# application plan et Ipod touch



## Tichka (3 Janvier 2010)

lorsque j'utilise l'application plan pour trouver un itinéraire à partir de mon domicile, j'ai systématiquement le message suivant : votre emplacement n' a pas pu être déterminé. Je suis obligé de remplir la case lieu actuel en précisant mon adresse. Est-il possible de régler mon Touch pour qu'il prenne compte de mon adresse personnelle ? Merci pour votre aide


----------



## estcethomas (3 Janvier 2010)

ben puisque le touch n'a pas de gps tu ne peux pas mettre lieux actuel dans la case départ, donc tu vires lieux actuels et ensuite soit tu mets l'adresse soit tu cliques sur le petit livre à droite et tu peux sélectionner un contact.
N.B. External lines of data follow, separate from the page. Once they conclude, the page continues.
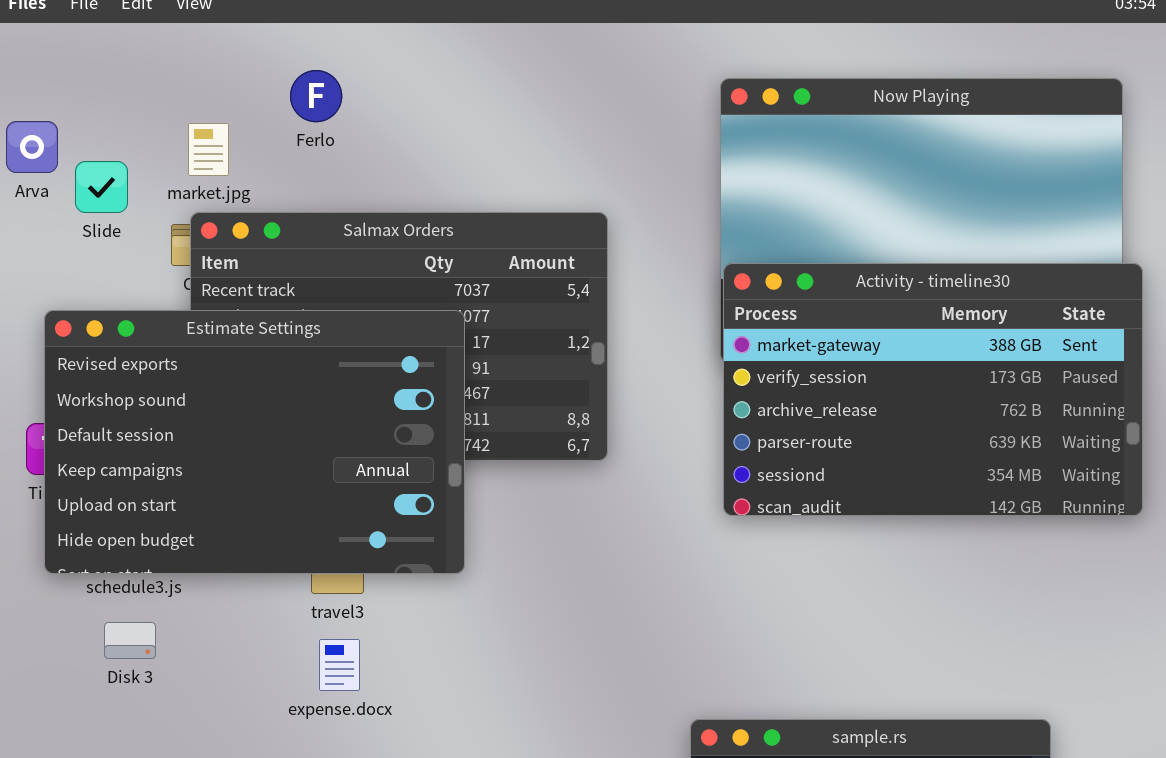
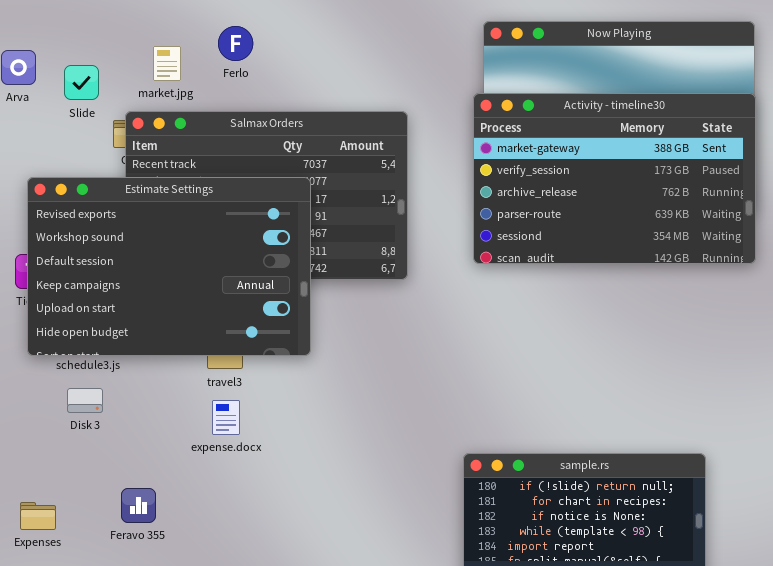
Ferlo: [290,70,342,122] -> [218,26,253,61], moved
market.jpg: [188,123,229,176] -> [153,46,181,81], moved
Slide: [75,161,128,213] -> [64,65,99,100], moved
Activity - timeline30: [723,263,1143,516] -> [473,93,756,264], moved

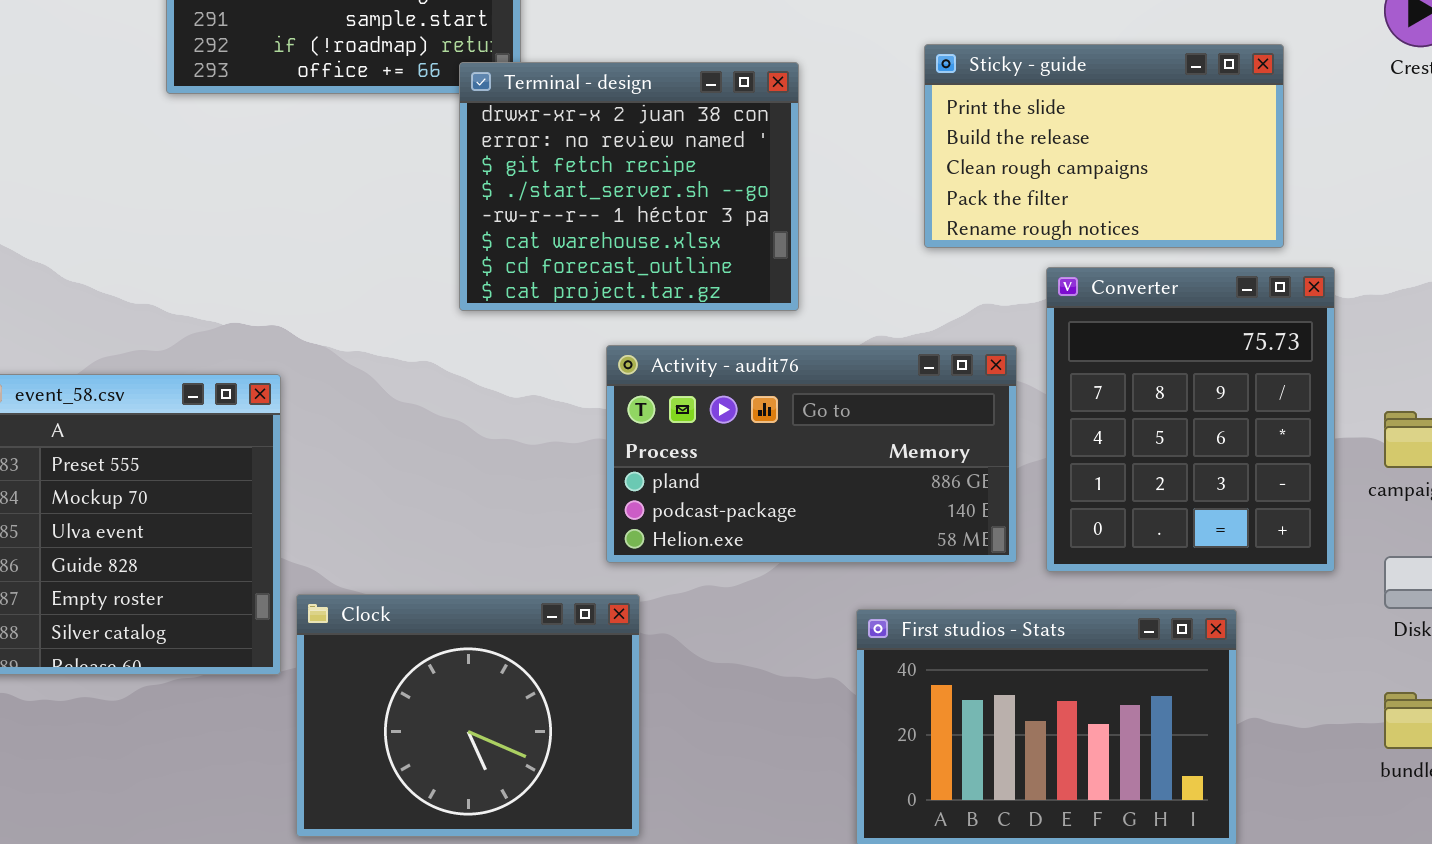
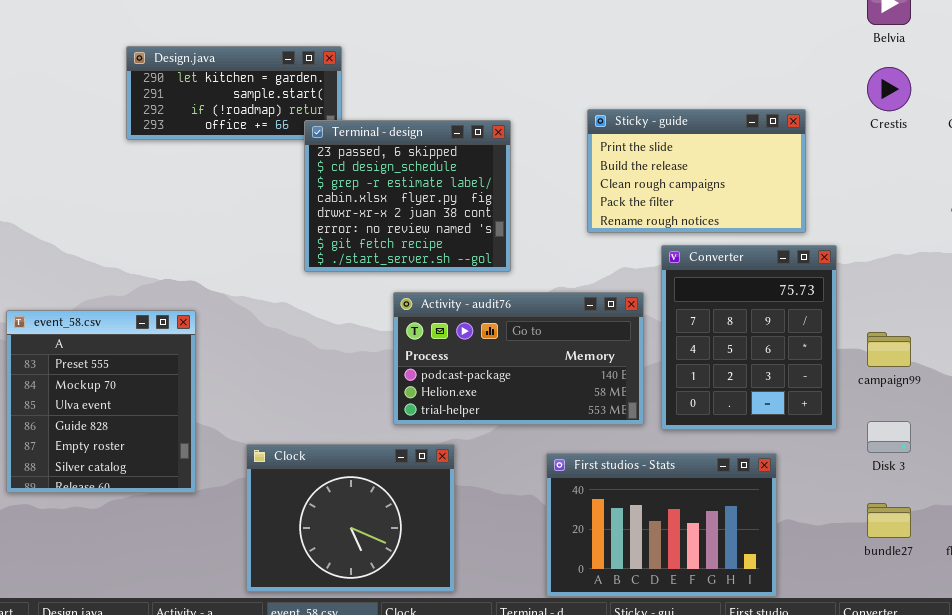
Terminal - design: [459,62,799,311] -> [304,120,511,272], scrolled up 4 rows
Activity - audit76: [606,345,1017,563] -> [393,292,644,425], scrolled down 1 row
Clock: [296,594,640,837] -> [246,444,455,592], moved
Sinon le truc que tu peux faire c'est ajouter un signet à l'adresse de ton domicile et comme ça tu pourra la retrouver plus facilement!


----------



## Tichka (4 Janvier 2010)

estcethomas a dit:


> ben puisque le touch n'a pas de gps tu ne peux pas mettre lieux actuel dans la case départ, donc tu vires lieux actuels et ensuite soit tu mets l'adresse soit tu cliques sur le petit livre à droite et tu peux sélectionner un contact.
> 
> Sinon le truc que tu peux faire c'est ajouter un signet à l'adresse de ton domicile et comme ça tu pourra la retrouver plus facilement!


 
Merci pour l'astuce


----------



## totof77 (4 Janvier 2010)

salut 

Il suffit tout simplement de cliquer sur la petite cible en bas a gauche de l'ipod dans l'application plan.
Cette action te redirige sur les réglages de l'ipod et il te suffit d'activer la localisation. La l'Ipod trouve sa position a partir du spot wifi.

j'espère que sa va t'aider.


----------



## r e m y (4 Janvier 2010)

A condition que les petites voitures de Google soient déjà passées à proximité de son domicile pour enregistrer la position GPS de sa borne WiFi!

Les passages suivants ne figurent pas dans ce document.